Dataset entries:
--- BEGIN ---
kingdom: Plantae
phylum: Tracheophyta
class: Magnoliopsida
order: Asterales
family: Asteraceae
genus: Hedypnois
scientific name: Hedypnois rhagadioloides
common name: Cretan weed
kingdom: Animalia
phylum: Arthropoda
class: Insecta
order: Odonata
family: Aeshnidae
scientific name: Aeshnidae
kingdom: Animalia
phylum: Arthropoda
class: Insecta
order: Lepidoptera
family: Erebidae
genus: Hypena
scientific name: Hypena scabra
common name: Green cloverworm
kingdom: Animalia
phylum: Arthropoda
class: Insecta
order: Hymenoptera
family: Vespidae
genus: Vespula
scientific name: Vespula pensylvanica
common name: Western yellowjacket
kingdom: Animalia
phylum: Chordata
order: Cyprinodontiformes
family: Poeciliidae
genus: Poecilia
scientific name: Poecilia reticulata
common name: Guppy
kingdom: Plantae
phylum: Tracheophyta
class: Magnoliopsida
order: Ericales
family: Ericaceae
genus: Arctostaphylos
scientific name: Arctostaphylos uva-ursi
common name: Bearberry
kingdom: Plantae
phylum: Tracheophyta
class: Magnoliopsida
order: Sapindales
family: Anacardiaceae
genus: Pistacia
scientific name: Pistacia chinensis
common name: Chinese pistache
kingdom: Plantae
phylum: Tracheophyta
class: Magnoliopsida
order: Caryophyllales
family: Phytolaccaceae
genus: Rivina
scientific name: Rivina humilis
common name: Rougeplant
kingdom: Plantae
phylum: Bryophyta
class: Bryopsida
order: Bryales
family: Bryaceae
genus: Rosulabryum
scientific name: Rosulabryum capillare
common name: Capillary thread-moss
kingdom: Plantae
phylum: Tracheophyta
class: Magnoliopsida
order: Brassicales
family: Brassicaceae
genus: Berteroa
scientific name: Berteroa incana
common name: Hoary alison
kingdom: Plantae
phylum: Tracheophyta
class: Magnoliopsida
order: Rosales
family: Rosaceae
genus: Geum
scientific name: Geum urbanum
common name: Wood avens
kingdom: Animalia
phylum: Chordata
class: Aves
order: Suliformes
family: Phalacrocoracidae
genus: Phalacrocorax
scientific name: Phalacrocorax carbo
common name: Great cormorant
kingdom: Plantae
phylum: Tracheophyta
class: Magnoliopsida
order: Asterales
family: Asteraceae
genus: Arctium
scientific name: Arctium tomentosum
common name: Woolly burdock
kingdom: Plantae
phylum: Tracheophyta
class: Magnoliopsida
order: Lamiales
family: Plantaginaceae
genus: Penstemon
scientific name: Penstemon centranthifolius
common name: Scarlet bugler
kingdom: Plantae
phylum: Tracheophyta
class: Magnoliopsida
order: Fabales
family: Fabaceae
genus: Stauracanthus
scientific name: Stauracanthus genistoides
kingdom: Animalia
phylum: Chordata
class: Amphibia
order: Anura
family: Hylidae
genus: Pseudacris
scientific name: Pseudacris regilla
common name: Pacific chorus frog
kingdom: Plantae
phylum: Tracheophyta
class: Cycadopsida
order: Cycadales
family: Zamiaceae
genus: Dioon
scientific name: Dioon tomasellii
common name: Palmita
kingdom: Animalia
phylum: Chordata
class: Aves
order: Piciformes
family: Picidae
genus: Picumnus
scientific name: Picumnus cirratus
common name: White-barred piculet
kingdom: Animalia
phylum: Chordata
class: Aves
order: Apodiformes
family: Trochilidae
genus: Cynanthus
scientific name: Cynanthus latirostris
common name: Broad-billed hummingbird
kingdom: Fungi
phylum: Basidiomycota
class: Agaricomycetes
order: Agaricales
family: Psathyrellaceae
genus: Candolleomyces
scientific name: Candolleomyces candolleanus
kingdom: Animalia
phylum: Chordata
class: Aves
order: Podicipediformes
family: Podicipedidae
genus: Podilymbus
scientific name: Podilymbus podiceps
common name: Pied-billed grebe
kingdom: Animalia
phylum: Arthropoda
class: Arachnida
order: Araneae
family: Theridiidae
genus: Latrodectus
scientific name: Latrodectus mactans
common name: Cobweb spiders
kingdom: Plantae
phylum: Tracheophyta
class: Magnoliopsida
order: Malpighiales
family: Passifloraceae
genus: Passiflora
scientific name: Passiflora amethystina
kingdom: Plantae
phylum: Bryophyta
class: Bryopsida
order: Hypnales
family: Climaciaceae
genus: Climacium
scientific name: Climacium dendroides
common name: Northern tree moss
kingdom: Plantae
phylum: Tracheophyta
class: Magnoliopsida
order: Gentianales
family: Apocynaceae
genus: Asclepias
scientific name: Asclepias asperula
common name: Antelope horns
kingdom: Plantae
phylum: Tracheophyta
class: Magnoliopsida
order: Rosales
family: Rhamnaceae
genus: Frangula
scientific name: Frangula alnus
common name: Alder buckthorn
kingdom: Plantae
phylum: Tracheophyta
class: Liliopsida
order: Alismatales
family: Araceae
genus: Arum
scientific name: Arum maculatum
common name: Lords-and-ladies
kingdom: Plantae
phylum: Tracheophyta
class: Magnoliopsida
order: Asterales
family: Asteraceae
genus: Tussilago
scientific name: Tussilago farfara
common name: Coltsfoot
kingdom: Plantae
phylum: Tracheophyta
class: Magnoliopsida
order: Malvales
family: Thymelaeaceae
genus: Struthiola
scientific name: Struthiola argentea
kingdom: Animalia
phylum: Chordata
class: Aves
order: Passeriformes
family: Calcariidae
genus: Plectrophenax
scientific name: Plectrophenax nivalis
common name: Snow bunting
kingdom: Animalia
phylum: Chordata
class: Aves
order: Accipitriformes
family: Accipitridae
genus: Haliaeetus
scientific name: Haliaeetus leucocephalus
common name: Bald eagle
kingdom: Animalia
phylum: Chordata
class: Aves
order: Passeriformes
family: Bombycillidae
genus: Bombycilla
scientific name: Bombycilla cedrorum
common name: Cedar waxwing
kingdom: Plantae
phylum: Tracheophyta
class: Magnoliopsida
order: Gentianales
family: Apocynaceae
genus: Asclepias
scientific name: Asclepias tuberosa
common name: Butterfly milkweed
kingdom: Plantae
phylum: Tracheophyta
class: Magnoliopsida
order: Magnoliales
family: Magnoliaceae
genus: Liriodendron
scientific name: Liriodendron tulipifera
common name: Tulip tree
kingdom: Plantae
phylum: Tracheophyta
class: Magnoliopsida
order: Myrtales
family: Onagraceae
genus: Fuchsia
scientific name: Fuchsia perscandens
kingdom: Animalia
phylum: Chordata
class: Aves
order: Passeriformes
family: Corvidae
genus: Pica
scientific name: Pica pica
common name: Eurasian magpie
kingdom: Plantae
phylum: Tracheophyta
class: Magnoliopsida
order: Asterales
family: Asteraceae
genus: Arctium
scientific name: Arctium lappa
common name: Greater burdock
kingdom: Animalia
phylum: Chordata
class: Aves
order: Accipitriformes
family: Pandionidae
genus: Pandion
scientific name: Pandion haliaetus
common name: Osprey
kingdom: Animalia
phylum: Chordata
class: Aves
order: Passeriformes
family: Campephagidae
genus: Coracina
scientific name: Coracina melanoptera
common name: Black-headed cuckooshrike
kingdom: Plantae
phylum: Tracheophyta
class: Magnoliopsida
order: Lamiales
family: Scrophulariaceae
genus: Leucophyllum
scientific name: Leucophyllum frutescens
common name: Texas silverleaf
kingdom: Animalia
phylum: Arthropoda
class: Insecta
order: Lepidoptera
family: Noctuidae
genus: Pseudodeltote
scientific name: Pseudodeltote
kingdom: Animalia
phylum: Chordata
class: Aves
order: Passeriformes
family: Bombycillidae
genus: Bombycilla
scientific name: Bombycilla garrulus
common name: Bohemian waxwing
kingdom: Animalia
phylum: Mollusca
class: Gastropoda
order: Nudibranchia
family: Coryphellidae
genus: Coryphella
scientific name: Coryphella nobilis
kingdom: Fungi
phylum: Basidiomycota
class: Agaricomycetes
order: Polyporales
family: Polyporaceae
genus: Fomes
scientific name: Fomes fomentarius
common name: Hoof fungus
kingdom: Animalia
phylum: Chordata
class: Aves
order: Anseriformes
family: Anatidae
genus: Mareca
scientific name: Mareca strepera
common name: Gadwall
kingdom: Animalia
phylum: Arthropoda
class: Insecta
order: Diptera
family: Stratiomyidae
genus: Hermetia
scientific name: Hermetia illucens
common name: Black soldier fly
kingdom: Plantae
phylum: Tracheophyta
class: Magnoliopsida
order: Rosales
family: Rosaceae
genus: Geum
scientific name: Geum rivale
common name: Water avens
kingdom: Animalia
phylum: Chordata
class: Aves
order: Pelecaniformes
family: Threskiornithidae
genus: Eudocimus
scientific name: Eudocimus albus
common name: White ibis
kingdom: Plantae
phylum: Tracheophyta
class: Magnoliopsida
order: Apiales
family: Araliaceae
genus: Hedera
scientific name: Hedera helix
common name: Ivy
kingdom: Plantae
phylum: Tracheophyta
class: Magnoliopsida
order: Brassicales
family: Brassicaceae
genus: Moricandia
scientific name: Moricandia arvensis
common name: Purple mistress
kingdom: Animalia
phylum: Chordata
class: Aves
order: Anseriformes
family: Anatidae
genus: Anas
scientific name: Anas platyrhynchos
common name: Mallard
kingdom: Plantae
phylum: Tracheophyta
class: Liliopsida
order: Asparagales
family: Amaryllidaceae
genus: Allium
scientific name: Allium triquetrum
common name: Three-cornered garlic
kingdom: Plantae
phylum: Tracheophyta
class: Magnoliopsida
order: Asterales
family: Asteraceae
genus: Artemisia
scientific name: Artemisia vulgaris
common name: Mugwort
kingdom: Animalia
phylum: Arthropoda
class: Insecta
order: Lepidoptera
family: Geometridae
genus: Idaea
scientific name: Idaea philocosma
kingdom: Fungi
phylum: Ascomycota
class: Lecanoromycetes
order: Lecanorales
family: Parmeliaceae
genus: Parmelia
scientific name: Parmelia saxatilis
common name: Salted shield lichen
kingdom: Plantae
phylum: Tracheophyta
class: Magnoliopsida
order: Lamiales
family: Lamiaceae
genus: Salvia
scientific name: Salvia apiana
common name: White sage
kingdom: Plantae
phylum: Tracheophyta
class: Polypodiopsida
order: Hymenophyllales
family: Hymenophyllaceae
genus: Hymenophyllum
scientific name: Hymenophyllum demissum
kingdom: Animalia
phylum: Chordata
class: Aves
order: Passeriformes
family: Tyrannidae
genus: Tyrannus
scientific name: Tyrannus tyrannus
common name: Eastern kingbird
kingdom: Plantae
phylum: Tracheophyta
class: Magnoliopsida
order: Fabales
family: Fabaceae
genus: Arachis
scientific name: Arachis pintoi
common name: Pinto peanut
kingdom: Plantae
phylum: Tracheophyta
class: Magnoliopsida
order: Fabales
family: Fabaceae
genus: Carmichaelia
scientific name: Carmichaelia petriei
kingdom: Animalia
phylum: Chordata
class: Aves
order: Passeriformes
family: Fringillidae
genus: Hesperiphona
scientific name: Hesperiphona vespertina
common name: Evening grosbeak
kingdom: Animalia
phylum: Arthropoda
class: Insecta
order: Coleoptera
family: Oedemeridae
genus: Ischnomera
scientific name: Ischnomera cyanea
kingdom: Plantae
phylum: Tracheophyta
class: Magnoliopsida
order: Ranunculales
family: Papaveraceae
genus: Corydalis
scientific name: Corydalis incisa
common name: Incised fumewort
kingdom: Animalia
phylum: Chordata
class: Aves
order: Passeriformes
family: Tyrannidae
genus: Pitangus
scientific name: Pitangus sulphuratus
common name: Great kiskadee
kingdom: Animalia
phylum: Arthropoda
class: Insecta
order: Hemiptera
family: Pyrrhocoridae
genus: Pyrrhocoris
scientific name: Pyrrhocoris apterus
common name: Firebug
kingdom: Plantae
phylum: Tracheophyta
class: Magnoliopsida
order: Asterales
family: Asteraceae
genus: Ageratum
--- END ---
- Task description -
Extract and repeat without change the lines of the records from the one containing "scientific name: Berteroa incana" through the one containing "order: Suliformes", including both of those lines.

- Completed task -
scientific name: Berteroa incana
common name: Hoary alison
kingdom: Plantae
phylum: Tracheophyta
class: Magnoliopsida
order: Rosales
family: Rosaceae
genus: Geum
scientific name: Geum urbanum
common name: Wood avens
kingdom: Animalia
phylum: Chordata
class: Aves
order: Suliformes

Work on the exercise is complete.